When all Dread of an Inflammation is entirely over, the Patient is to be treated in the Manner just related; though often there is no Necessity for the Vomit: and if the inflammatory Symptoms have run high, his first Purge should be that of [Nº. 11], and the Use of the Rhubarb may be postponed, till about the manifest Conclusion of the Disease.
I have cured many Dysenteries, by ordering the Sick no other Remedy, but a Cup of warm Water every Quarter of an Hour; and it were better to rely only on this simple Remedy, which must be of some Utility, than to employ those, of whose Effects Country People are ignorant, and which are often productive of very dangerous ones.
§ 334. It sometimes happens that the Dysentery is combined with a putrid Fever, which makes it necessary, after the Vomit, to give the Purges [Nº. 23] or [47], and several Doses of [Nº. 24], before the Rhubarb is given. [Nº. 32] is excellent in this combined Case.
There was in Swisserland in the Autumn of 1755, after a very numerous Prevalence of epidemical putrid Fevers had ceased, a Multitude of Dysenteries, which had no small Affinity with, or Relation to, such Fevers. I treated them first, with the Prescription [Nº. 34], giving afterwards [Nº. 32]; and I directed the Rhubarb only to very few, and that towards the Conclusion of the Disease. By much the greater Number of them were cured at the End of four or five Days. A small Proportion of them, to whom I could not give the Vomit, or whose Cases were more complicated, remained languid a considerable Time, though without Fatality or Danger.
§ 335. When the Dysentery is blended with Symptoms of Malignity (See [§ 245]) after premising the Prescription [Nº. 35], those of [Nº. 38] and 39 may be called in successfully.
§ 336. When the Disease has already been of many Days standing, without the Patient's having taken any Medicines, or only such as were injurious to him, he must be treated as if the Distemper had but just commenced; unless some Symptoms, foreign to the Nature of the Dysentery, had supervened upon it.
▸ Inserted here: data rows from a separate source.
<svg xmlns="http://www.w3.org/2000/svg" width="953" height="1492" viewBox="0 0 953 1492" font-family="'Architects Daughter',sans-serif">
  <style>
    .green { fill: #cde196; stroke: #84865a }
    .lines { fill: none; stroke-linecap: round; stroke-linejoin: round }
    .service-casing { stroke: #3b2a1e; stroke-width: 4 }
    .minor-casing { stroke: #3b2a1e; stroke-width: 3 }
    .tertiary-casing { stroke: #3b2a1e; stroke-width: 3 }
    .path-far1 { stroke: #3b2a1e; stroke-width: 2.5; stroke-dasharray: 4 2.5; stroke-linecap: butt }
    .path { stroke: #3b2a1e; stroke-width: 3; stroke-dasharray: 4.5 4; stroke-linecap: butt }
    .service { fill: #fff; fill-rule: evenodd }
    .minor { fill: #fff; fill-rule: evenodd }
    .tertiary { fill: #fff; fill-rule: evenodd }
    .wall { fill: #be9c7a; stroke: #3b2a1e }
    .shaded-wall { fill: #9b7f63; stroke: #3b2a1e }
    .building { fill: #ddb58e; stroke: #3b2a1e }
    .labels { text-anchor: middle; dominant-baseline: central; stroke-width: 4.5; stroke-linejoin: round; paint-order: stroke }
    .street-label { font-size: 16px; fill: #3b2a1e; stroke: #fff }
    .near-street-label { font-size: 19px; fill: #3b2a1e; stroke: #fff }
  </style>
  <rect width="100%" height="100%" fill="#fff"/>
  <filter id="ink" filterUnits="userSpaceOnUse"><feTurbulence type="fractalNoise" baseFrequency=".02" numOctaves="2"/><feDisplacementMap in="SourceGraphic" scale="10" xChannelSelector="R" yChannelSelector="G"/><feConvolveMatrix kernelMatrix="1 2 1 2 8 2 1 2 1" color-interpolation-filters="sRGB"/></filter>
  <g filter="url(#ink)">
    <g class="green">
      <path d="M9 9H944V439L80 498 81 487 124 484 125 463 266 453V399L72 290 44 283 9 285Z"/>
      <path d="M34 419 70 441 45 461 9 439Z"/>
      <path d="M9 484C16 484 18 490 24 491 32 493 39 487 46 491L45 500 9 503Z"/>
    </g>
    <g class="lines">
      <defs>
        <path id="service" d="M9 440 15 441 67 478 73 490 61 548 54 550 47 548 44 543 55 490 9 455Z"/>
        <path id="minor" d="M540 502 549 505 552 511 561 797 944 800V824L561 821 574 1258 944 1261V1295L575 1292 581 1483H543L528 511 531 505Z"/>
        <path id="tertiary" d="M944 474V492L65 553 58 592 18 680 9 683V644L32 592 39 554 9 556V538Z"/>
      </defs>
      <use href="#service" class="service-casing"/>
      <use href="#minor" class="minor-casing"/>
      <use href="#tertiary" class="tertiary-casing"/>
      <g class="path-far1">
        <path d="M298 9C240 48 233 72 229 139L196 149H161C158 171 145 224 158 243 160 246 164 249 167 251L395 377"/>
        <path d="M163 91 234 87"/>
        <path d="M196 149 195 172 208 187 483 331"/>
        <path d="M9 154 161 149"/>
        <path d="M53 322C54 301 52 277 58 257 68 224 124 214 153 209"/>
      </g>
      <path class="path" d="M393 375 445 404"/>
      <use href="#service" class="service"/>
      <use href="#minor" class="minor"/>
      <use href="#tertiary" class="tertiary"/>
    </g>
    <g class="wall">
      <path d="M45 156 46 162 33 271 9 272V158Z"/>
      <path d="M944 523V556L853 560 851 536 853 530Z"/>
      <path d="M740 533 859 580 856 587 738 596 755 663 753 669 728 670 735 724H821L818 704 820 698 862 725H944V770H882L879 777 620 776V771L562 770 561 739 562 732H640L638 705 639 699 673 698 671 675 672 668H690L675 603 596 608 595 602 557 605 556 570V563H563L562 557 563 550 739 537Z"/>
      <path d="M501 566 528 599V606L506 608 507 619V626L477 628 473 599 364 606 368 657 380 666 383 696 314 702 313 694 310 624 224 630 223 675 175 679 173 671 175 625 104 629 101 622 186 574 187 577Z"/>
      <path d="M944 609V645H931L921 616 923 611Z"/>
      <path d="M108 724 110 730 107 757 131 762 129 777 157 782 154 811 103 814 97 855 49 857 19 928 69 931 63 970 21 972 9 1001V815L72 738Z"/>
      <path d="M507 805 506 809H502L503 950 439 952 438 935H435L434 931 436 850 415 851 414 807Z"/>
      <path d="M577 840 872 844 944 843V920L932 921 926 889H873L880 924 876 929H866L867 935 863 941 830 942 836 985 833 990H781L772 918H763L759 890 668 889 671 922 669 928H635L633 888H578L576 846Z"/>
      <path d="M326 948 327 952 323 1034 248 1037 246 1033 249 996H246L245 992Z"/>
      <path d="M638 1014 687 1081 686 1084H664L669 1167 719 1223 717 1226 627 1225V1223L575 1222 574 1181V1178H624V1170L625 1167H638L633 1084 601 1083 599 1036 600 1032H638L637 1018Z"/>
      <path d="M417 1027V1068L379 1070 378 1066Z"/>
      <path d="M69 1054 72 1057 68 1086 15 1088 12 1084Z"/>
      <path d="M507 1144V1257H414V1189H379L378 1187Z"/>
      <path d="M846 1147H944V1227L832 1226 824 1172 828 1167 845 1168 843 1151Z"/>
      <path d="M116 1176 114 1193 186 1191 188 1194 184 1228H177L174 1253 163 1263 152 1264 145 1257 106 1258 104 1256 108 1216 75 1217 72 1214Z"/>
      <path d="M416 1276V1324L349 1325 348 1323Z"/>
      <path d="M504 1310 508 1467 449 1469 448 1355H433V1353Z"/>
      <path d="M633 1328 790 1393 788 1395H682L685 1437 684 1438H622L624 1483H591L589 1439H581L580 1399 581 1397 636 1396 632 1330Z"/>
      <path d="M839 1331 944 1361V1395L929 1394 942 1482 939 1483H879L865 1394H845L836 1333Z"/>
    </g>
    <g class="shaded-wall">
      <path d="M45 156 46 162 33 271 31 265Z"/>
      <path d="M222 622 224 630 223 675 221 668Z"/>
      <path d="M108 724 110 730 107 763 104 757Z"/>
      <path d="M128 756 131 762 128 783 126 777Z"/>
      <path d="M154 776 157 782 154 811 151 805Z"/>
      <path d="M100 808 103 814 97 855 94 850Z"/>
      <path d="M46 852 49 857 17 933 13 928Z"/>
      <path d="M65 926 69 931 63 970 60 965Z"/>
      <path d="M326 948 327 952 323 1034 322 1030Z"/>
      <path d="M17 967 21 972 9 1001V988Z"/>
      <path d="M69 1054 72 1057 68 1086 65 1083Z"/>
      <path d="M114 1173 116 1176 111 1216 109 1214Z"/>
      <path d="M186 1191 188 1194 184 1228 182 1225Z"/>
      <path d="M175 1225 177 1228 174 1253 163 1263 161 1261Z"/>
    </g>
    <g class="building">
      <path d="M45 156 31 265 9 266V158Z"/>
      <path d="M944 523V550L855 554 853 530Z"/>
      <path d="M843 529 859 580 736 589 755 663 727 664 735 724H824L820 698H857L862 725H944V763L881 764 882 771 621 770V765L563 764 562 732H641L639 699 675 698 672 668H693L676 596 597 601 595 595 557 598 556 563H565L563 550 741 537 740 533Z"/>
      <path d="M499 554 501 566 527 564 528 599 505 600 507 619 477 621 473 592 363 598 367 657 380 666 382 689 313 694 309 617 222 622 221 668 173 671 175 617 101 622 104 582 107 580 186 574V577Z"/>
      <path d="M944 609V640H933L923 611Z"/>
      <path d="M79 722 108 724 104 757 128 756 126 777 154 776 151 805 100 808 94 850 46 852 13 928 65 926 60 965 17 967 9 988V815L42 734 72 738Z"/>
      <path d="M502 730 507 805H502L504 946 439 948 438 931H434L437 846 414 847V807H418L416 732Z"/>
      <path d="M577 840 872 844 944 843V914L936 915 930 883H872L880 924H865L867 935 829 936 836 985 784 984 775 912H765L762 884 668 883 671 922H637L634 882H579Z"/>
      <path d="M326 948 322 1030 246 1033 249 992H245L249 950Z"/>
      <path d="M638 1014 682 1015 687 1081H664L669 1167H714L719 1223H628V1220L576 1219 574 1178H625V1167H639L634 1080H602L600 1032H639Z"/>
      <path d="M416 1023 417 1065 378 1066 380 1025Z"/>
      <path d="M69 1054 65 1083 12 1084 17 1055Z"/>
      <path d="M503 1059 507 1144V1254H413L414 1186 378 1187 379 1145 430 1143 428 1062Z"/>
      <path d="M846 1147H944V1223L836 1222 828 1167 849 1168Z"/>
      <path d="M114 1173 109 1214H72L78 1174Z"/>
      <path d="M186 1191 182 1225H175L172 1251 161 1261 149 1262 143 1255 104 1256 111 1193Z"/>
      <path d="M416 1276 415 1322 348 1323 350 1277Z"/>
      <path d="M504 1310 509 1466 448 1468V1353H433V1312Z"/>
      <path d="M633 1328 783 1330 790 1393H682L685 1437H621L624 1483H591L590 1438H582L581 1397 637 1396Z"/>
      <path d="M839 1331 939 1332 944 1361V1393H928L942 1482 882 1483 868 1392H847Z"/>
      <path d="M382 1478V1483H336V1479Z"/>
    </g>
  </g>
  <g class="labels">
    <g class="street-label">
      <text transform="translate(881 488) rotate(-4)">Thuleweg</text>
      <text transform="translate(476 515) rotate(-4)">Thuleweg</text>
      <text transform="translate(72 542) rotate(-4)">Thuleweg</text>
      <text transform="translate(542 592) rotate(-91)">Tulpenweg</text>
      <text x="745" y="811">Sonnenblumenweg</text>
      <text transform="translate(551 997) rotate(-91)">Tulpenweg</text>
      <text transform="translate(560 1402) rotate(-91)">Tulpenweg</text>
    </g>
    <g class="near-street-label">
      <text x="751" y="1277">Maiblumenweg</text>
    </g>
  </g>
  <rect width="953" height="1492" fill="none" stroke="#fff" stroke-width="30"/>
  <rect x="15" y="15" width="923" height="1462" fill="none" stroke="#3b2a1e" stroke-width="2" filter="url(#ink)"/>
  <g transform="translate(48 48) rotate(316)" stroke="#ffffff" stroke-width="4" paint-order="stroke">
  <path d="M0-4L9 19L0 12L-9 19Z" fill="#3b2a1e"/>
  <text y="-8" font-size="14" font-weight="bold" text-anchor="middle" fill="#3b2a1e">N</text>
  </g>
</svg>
§ 337. Relapses sometimes occur in Dysenteries, some few Days after the Patients appeared well; much the greater Number of which are occasioned either by some Error in Diet, by cold Air, or by being considerably over-heated. They are to be prevented by avoiding these Causes of them; and may be removed by putting the Patient on his Regimen, and giving him one Dose of the Prescription [Nº. 51]. Should it return even without any such discoverable Causes, and if it manifests itself to be the same Distemper renewed, it must be treated as such.
§ 338. This Disease is sometimes combined too with an intermitting Fever; in which Case the Dysentery must be removed first, and the intermittent afterwards. Nevertheless if the Access, the Fits of the Fever have been very strong, the Bark must be given as directed [§ 259].